Welcome to
my weekly blog “The Igor Bišćan Hall of Fame” every week I’ll be adding two new
additions, one will be a Liverpool Legend or fans favourite, the other a
Player, Manager or Club who have contributed to the world game we all love
(Gary Neville need not worry). Please comment below who you’d like to see make
the IBHoF, here are this weeks entries. YNWA
TERRY McDERMOTT
1974/75 -
1982/83
There were
suspicions during Terry McDermott's early days at Anfield that he was destined
to be a £170,000 misfit; he became instead a creative inspiration in one of the
Reds' most exhilarating combinations. At his irresistible best he was the free
spirit in a beautifully balanced midfield quartet led by anchor man Graeme
Souness with Jimmy Case on the right flank and Ray Kennedy on the left. Terry's
roving commission gave full rein to a potent cocktail of vision and stamina
which prised open many of the world's tightest defences.

Provided data:
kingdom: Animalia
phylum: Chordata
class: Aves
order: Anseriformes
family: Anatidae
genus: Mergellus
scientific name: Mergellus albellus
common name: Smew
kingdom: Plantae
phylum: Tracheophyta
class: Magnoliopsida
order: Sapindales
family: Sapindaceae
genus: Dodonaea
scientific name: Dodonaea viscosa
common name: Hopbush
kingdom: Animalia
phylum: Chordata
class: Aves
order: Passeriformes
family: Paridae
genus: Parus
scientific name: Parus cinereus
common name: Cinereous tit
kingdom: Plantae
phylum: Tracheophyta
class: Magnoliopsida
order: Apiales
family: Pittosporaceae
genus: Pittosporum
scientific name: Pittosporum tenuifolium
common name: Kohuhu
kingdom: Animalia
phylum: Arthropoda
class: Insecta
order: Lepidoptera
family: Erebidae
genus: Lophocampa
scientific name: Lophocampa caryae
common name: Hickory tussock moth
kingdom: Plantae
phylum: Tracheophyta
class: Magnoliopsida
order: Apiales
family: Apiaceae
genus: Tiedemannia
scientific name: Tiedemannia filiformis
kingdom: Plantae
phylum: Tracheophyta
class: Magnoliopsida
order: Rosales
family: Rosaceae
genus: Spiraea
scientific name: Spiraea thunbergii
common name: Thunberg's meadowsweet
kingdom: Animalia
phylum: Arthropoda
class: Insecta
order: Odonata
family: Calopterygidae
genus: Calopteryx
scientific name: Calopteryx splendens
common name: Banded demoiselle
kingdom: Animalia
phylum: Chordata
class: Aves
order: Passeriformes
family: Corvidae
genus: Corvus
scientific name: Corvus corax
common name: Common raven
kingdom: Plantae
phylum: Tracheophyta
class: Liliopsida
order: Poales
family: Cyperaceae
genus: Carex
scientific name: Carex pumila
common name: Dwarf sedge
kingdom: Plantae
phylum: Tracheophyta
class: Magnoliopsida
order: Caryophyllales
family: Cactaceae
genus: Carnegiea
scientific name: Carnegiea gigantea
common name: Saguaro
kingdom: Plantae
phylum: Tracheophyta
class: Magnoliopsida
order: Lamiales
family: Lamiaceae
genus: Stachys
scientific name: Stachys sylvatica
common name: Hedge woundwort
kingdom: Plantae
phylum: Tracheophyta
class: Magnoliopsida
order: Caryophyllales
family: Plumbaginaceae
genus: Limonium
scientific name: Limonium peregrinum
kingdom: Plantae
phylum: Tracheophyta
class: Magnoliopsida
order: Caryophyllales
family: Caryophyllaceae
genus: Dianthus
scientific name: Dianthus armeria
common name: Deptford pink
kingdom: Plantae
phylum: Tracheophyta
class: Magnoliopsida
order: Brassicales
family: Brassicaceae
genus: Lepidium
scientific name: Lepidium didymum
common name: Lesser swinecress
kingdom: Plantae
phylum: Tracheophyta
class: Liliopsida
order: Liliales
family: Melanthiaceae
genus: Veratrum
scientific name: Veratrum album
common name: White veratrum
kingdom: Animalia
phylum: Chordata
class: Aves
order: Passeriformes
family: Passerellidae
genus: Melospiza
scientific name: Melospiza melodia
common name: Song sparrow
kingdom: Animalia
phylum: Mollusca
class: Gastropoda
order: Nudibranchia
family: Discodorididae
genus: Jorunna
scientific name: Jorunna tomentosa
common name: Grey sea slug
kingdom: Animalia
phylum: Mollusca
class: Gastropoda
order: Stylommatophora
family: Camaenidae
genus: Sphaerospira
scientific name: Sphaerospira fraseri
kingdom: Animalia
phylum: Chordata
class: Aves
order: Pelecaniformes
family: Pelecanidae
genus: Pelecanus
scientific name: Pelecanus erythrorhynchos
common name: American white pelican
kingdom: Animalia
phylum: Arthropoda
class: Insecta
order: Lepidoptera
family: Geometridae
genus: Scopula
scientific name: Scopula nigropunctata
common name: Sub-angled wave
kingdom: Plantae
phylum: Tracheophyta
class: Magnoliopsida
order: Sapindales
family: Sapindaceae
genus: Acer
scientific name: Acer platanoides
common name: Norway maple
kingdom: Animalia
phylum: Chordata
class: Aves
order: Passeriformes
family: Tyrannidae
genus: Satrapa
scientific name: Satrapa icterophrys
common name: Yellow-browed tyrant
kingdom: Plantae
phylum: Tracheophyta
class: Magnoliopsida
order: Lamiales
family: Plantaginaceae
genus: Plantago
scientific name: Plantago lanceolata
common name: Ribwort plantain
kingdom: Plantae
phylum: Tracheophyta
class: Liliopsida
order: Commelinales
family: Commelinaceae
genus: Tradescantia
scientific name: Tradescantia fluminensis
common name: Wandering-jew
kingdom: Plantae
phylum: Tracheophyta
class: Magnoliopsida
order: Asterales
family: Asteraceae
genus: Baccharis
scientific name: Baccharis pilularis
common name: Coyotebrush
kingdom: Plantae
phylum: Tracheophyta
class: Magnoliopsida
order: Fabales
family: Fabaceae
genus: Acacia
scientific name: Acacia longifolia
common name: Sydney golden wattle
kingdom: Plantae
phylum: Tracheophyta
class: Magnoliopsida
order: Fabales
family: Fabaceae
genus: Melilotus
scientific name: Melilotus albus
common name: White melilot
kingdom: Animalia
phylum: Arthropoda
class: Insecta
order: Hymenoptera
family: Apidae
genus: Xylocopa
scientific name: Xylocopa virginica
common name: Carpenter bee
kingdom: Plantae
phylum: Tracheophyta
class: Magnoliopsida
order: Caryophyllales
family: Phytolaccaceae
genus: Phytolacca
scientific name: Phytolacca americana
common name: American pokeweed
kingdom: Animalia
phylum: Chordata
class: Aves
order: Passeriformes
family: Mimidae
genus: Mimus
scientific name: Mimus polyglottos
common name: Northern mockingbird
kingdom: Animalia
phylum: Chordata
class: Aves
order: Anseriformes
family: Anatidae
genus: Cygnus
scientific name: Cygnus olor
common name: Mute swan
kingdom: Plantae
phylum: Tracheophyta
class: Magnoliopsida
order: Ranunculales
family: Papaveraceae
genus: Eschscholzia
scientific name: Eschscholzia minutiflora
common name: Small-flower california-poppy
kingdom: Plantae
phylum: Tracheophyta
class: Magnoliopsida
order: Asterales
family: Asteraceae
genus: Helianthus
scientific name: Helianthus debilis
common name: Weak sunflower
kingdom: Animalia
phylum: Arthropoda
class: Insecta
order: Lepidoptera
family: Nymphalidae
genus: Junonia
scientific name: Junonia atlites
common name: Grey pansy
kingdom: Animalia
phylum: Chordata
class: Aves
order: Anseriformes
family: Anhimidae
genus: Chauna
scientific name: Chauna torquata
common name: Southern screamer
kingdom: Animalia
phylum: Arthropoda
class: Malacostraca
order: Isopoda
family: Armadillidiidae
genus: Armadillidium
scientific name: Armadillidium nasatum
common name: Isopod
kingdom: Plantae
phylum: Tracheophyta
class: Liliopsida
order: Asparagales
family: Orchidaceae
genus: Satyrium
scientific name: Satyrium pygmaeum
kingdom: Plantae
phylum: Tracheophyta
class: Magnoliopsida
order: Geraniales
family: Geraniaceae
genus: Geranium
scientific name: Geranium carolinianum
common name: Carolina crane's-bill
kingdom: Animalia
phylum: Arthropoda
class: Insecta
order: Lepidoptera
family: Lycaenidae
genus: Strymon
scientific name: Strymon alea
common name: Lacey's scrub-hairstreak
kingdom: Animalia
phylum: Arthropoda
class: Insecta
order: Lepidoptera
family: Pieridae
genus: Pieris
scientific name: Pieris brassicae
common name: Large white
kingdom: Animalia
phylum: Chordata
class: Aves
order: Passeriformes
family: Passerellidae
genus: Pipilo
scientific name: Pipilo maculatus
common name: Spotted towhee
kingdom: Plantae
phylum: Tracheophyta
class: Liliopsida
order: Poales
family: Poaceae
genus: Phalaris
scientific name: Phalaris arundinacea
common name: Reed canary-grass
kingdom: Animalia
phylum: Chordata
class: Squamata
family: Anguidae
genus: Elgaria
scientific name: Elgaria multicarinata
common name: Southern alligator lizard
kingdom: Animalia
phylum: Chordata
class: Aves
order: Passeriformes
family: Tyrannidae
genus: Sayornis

Exercise objective:
Decide whether each statement agrees with the blog post about Terry McDermott above. Answer yes or no for each, quoting the words from the post that decide it.
(a) Graeme Souness was the anchor man of the midfield quartet.
(b) Jimmy Case played on the left flank.
(c) The blog adds two new entries every week.

Final answer:
(a) Yes: "led by anchor man Graeme Souness"
(b) No: "with Jimmy Case on the right flank and Ray Kennedy on the left"
(c) Yes: "every week I’ll be adding two new additions"